Оторвался от своего занятия, посмотрел в окно и присвистнул. От дома через дорогу в их направлении шагал какой-то долговязый мужик в синей рабочей спецовке и кепке.

— Глядите, — сказал Резаный. — Идет какой-то хмырь.

— Местный алкаш, — сказал кто-то. — На бутылку не хватает. Скажет: добавьте рубль.

— В деревнях люди экономные, на водку деньги не выбрасывают, — ответил Резаный. — Тут самогон.

Со своего спального мешка поднялся Олег Пронин, встал у окна и сказал.

— Похож на мента. Что ж… Надо впустить.

Глава 61

Глава 61

Дверь распахнулась наружу, на крыльцо вышел мужчина с бородкой и усами, одетый в брезентовую куртку, — он улыбался гостю. Осипов вошел в дом, за ним бородатый. Дверь закрылась.

— Похоже, Бориса там нет, — сказал Гончар. — Чужой человек. Ладно… Осипов вернется, тогда расскажет, что и как.

— Да, напрасно прождали этого Бориса, — вздохнул Лещ.

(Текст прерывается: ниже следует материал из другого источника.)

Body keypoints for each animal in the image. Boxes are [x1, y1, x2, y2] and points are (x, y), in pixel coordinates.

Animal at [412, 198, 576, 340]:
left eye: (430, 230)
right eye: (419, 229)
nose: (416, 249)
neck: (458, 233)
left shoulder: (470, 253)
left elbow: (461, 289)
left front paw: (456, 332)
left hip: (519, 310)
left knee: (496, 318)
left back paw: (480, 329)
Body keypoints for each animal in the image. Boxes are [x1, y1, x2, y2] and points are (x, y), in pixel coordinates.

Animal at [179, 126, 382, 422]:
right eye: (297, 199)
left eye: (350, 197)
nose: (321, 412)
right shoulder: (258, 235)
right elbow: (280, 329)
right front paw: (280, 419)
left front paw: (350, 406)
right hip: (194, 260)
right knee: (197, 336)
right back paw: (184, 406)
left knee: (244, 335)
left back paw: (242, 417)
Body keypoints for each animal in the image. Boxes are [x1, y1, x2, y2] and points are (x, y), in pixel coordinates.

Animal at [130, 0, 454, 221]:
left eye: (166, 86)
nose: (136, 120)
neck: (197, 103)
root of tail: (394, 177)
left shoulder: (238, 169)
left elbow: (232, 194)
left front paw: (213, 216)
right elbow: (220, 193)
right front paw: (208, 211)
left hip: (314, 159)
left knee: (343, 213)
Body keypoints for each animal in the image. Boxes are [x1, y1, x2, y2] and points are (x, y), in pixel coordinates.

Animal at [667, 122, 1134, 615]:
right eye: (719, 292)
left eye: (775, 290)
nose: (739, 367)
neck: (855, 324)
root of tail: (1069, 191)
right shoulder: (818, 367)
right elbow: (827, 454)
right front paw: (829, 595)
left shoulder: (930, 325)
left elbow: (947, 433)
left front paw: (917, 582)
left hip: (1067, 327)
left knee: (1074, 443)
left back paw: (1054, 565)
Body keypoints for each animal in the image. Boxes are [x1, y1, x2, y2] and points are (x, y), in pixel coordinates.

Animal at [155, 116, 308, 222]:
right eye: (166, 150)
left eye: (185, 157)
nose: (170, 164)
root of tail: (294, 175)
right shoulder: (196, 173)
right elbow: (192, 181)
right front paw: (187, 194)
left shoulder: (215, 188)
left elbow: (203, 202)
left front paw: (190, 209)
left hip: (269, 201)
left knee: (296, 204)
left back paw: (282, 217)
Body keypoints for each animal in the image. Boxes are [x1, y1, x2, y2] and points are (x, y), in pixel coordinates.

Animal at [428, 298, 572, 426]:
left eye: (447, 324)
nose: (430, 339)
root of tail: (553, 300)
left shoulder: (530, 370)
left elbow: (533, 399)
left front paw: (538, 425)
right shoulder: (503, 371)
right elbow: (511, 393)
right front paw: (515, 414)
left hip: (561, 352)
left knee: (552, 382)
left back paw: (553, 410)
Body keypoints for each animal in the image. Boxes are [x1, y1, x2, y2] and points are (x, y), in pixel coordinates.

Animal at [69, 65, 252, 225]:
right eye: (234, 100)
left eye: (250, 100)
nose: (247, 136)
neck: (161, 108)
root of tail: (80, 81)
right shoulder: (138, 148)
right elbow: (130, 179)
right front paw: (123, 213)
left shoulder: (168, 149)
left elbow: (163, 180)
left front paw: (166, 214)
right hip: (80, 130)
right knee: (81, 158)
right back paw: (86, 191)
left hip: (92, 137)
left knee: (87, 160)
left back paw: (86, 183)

— Интересно, кто этот бородатый? Может, вор залез?

— Наверное, кто-то из рыбаков, — ответил Лещ. — Ну, заглянул переночевать. Может, хозяйка кому-то ключ оставляла. Тут не Москва, нравы простые. Ключ от дома запросто друг другу доверяют. И воров нет, — в домах брать все равно нечего. Небогато люди живут.

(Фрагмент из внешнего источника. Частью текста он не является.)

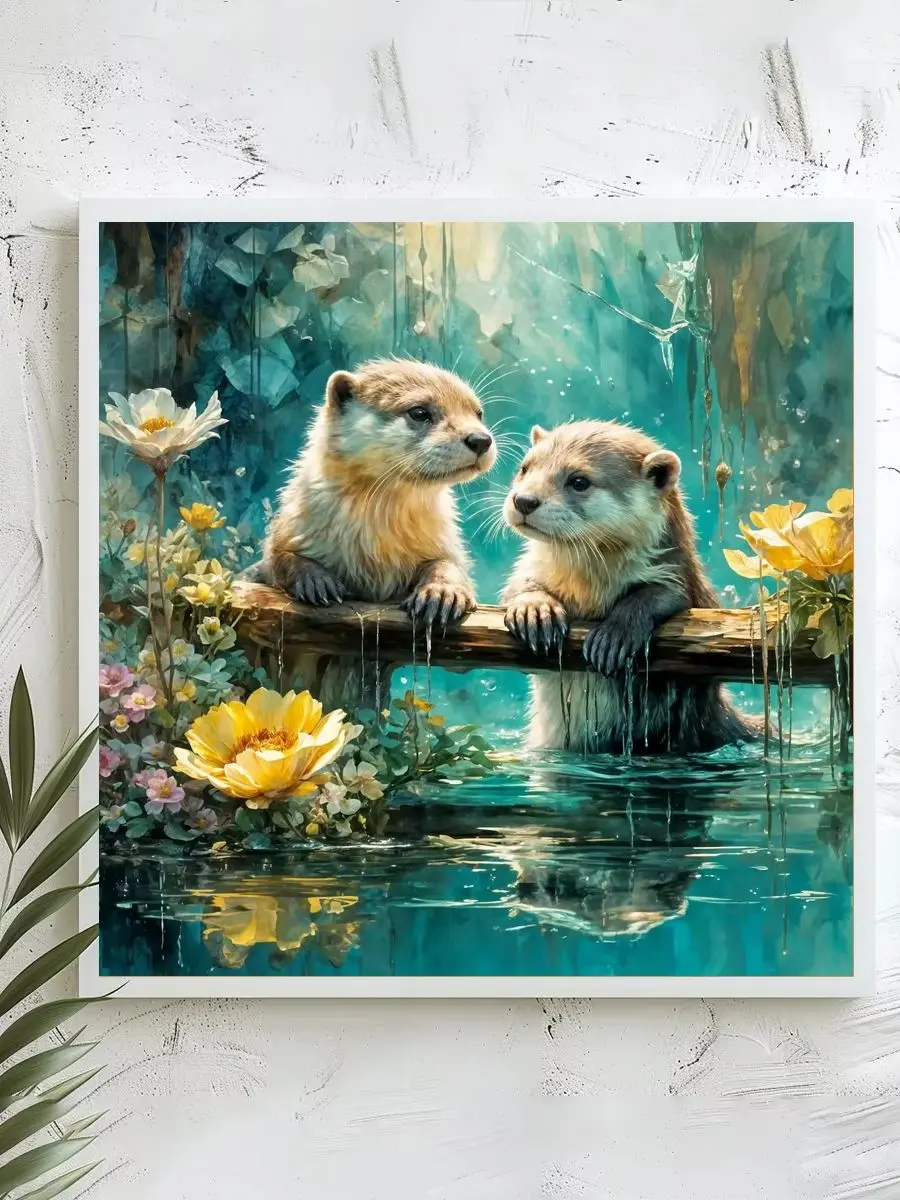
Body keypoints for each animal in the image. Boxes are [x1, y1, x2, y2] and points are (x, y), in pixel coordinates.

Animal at [501, 420, 755, 753]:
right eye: (524, 468)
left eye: (579, 481)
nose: (524, 500)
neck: (590, 589)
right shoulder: (531, 567)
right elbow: (516, 586)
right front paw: (534, 610)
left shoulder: (679, 574)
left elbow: (665, 595)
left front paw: (615, 635)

— Что взять — всегда найдется.

На улице ничего не происходило, с Онеги дул слабый ветерок, разгоняя клочья холодного тумана, где-то на другом конце деревни лаяла собака. На стене тикали ходики, Чаркина, сидевшая на стуле в темном углу, тяжело вздыхала, будто воз тащила. Гончар пристально глядел в окно, переводил взгляд на часы. Прошло уже двадцать пять минут, по-прежнему никого не видно. Плохо, что стало совсем светло, теперь к дому незаметно не подберешься. Беспокойство росло.

Он обратился к Лещу:

— Твой напарник Осипов, он языком потрепать любит?

— Он мне не напарник. Мы третий день как познакомились. Он в Петрозаводске работает, а я в районе. А болтать попусту он, кажется, не любитель. Неразговорчивый.